Bookmarked Programming as translation – Increment: Internationalization (increment.com)
Converting the real world into digital abstractions requires distillation. And, like literary translators, developers must understand their biases.
Alvaro Videla uses the frame of translation to understand the biases and choices inherent in capturing the world in code. Discussing the work of Umberto Eco, Videla suggests that we need to focus on ‘almost the same thing’. This act of negotiation recognises the bias and interpretation inherent in the act of coding, as well as impact this then has on the thing being described.

via Adactio

Marginalia

A translation not only alters and augments the language in which it arrives, writes Judith Butler in her introduction to Jacques Derrida’s Of Grammatology, it also affects the language in which the original was written.
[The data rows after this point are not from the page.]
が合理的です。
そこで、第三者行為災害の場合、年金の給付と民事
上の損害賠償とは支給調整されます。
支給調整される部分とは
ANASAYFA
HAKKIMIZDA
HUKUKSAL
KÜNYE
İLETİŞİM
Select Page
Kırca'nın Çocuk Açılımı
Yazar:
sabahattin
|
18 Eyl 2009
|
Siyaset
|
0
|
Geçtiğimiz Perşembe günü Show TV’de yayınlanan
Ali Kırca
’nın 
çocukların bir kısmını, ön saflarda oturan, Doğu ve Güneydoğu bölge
In his essay “Simulacra and Simulations,” Jean Baudrillard reminds us that “abstraction today is no longer that of the map, the double, the mirror, or the concept.” He expands: “The territory no longer precedes the map.” Instead, “it is the map that engenders the territory.”
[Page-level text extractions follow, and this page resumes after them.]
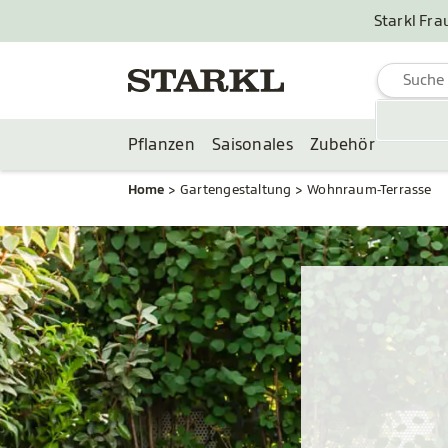
Starkl Fra
Pflanzen
Saisonales
Zubehör
Home
Gartengestaltung
Wohnraum-Terrasse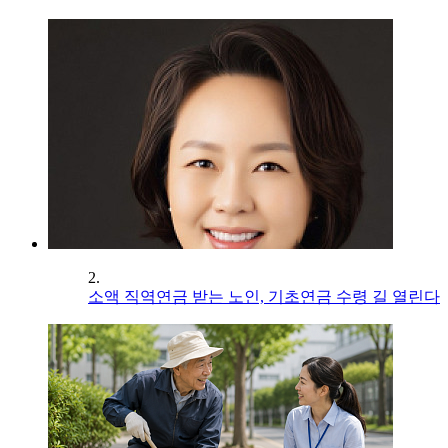
2.
소액 직역연금 받는 노인, 기초연금 수령 길 열린다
Replied to What I don’t know – Colin Devroe
It is true that many assume that programmers know so much more than many of us do. There may be a few superheros out there that have the time and interest in learning “everything” but I can tell you in 25 years I’ve never met one. Even the most brilliant minds in our field usually have a focus.
Coming from the perspective of implementation, this is something I have had to learn moving into the world of development. I presumed that those around me had all the answers. What I learnt fast is that they simply had the ability to put two and two together quicker than me. The challenge I have had to face is the feeling that someone does know the implications when making a decision, which is not always guaranteed.